Is therapeutic neutrality possible or even desirable? In Another Side of Therapy: When Love and Loss Strikes a Therapist, Alyssa Siegel writes about her experiences in counseling clients at highly emotional moments in her own life — falling in love, navigating  a divorce and mourning the death of a significant family member

Nearly 87 percent of men and 76 percent of women reportedly visit adult entertainment sites. Despite this truth, we are a pornophobic culture that speaks only to its negative influence. In my column, What Your Favorite Porn Says About You, I turn this notion on its head by teaching how we can use pornography to understand and appreciate the subtleties and nuances of what we truly eroticize and how those desires and fantasy emerge from our family histories.

Have you ever wondered why someone would pursue a career as a stand-up comic? Kyle Downing writes about the courage and strength it takes to get on stage and create humor that unmasks both the comic’s and audience’s deepest vulnerabilities. Well-known comics share their insights in Stand-Up Psychology: What’s Makes Comics Funny.

In “The Patient’s Room” Susan Slotnick shares the sad story of a brother who sacrificed his life’s potential in  deference his loyalty to their mother. in When A Son’s Vows to Love, Honor and Obey Go Awry, therapy gives Slotnick the resolve to make a difficult choice which changes the course of her life .

Over the course of her extraordinary career that spans decades and genres, it has been said of the acclaimed writer Honor Moore that her voice is elegant, eloquent, musical, exquisitely visual and sublime. As great is its range from her fearlessness and courage in taking on complex family issues, to  writing about expressions of erotic and romantic love as well social topics such as AIDS and date rape.  In her poems “Snow White” and “Psyche in Autumn,” Honor portrays this virtuosity.

The world out of context best describes the art of Marc Reigelman — a small cabin suspended on the side of a San Francisco building or flock of porcelain bluebirds perched throughout the garden of the Norwood Arts Club in New York.
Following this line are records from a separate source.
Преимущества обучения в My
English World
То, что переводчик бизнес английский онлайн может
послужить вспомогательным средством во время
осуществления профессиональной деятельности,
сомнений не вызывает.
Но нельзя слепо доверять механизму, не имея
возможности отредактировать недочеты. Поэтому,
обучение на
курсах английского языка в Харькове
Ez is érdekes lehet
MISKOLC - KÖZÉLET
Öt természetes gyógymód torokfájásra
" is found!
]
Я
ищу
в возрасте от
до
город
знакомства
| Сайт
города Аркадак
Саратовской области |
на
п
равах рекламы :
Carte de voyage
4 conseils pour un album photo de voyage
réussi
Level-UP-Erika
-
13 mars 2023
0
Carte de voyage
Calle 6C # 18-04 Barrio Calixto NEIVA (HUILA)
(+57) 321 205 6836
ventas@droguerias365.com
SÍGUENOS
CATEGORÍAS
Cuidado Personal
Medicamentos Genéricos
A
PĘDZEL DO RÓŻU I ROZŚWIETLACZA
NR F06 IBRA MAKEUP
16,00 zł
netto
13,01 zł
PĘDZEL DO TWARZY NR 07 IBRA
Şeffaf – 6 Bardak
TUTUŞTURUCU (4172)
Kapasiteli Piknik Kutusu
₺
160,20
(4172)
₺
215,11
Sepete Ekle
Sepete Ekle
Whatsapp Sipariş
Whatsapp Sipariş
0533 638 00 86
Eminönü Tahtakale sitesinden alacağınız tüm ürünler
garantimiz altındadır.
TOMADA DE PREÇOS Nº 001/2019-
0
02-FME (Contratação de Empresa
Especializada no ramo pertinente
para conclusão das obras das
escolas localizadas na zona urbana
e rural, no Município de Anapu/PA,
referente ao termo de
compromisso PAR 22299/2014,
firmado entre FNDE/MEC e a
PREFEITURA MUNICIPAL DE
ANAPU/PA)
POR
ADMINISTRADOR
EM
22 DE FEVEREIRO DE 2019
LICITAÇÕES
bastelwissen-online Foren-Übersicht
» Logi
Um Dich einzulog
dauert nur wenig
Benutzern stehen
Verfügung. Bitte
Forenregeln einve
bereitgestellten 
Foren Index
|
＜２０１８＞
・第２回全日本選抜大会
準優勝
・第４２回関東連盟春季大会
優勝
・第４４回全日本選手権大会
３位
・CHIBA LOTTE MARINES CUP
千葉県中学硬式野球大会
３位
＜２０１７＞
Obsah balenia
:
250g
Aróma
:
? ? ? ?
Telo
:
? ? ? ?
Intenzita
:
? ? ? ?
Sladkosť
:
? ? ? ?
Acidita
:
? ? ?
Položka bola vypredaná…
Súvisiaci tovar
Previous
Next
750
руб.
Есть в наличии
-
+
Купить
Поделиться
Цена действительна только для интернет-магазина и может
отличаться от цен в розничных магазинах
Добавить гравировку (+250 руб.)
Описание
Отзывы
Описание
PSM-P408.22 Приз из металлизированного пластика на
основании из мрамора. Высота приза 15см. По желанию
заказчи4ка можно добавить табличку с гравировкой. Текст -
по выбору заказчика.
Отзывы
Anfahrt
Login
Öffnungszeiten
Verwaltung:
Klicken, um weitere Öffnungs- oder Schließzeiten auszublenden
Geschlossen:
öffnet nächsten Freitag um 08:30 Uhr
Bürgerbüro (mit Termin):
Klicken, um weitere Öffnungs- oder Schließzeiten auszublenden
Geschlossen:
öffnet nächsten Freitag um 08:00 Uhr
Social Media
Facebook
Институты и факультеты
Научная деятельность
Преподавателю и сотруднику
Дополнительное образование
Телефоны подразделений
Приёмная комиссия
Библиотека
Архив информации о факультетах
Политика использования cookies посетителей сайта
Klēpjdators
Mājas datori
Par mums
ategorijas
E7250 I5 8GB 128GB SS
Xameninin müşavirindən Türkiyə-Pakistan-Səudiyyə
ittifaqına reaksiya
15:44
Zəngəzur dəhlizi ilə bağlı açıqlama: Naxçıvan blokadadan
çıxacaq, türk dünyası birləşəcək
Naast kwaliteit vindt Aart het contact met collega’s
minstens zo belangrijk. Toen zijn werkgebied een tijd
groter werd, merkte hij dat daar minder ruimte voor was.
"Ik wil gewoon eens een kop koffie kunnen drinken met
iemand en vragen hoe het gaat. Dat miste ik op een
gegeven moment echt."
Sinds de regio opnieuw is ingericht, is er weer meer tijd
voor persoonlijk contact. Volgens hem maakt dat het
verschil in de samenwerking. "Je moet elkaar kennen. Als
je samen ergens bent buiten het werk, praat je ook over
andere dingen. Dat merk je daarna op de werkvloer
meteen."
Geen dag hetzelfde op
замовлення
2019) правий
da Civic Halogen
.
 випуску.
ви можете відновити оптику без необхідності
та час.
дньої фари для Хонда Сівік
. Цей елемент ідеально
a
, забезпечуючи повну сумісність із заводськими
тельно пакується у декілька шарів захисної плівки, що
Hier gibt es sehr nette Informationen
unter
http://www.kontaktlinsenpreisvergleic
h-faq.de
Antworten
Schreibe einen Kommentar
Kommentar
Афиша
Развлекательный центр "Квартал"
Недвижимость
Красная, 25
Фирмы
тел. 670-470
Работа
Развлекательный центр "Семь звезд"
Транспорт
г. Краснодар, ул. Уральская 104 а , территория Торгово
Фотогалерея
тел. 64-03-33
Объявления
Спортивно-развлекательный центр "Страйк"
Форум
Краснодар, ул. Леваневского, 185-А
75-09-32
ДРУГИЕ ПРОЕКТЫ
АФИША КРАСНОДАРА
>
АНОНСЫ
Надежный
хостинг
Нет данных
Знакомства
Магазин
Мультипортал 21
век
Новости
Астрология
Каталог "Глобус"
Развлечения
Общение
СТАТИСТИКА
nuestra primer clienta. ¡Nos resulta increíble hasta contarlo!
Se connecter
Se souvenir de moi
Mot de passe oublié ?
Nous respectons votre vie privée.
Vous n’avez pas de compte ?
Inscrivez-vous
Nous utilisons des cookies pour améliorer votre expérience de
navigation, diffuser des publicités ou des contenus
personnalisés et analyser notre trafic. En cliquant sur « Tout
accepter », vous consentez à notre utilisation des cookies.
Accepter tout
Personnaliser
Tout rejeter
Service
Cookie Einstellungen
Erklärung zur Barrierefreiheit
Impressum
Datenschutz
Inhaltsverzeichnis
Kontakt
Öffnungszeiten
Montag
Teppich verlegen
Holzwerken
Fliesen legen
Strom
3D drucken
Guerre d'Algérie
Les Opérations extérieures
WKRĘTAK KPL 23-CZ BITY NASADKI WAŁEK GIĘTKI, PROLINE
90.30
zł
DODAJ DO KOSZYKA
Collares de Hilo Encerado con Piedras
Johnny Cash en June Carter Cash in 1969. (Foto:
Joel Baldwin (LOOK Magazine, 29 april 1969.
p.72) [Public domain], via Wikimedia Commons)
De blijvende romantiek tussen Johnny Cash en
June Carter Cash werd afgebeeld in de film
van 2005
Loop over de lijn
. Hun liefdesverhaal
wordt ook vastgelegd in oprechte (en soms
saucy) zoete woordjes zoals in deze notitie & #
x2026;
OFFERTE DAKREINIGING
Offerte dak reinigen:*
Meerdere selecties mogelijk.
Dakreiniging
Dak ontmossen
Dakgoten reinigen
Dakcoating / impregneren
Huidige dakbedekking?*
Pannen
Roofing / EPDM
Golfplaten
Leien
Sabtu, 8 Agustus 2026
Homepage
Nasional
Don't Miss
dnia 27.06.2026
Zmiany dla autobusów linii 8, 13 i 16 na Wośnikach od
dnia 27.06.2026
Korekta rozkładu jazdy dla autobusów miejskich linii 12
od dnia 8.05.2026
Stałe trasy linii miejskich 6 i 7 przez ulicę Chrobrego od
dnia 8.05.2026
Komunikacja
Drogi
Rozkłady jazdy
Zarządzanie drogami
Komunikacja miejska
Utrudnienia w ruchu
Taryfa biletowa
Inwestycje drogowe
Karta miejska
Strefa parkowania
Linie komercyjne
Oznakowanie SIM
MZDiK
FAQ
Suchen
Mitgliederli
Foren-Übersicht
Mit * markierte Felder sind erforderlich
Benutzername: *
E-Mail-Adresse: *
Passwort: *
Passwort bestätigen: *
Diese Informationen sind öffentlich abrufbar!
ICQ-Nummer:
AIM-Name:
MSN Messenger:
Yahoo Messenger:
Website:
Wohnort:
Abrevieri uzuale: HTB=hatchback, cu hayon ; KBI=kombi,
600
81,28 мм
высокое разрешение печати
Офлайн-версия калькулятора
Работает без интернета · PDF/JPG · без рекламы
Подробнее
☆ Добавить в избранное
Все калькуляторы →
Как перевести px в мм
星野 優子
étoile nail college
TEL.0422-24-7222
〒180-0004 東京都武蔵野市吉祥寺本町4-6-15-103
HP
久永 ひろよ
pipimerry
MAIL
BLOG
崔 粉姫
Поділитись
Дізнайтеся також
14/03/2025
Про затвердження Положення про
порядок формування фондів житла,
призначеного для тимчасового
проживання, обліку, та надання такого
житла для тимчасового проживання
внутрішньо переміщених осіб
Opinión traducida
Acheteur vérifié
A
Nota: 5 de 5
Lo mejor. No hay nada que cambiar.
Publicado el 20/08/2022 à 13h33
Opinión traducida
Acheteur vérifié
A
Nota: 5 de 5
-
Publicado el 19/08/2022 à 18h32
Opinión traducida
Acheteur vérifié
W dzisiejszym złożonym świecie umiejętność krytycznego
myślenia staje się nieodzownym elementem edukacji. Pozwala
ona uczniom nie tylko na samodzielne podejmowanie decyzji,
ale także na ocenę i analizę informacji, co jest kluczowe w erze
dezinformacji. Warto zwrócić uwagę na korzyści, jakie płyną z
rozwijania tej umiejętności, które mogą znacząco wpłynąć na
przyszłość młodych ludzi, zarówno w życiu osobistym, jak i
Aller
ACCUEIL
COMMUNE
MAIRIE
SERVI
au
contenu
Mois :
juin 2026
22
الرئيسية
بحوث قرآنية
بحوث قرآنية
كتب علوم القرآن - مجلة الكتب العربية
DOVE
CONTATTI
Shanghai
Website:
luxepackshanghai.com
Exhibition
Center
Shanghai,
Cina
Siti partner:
Matthew Ortiz profiles artist Reigelman and discovers what makes his world topsy-turvy.

Can creativity save the world? Psychotherapist Jackie Fabrick reviews The Age of Insight in which Nobel prize winner Eric Kendal investigates the relationship between psychology and art through the lens of Viennese culture at the beginning of the twentieth century.

What happens when an artist turns his skills from creating sculpture  to making functional, wearable objects like backpacks and hats? Nick Pattakos follows the trail of Kyle Mosholder in Full Circle, from his sewing machine at age six to his new company “d’emploi” through which he produces handmade, waxed canvas functional accessories

Perhaps because I was born with no vision in one eye, unable to see the world as other do, a conventional outlook was impossible. Instead, mine was exquisitely shaped by my own point of view. The artists and writers who contributed to this issue of Psychology Tomorrow  share their unique vision. Hopefully, their ideas will encourage you to define your own.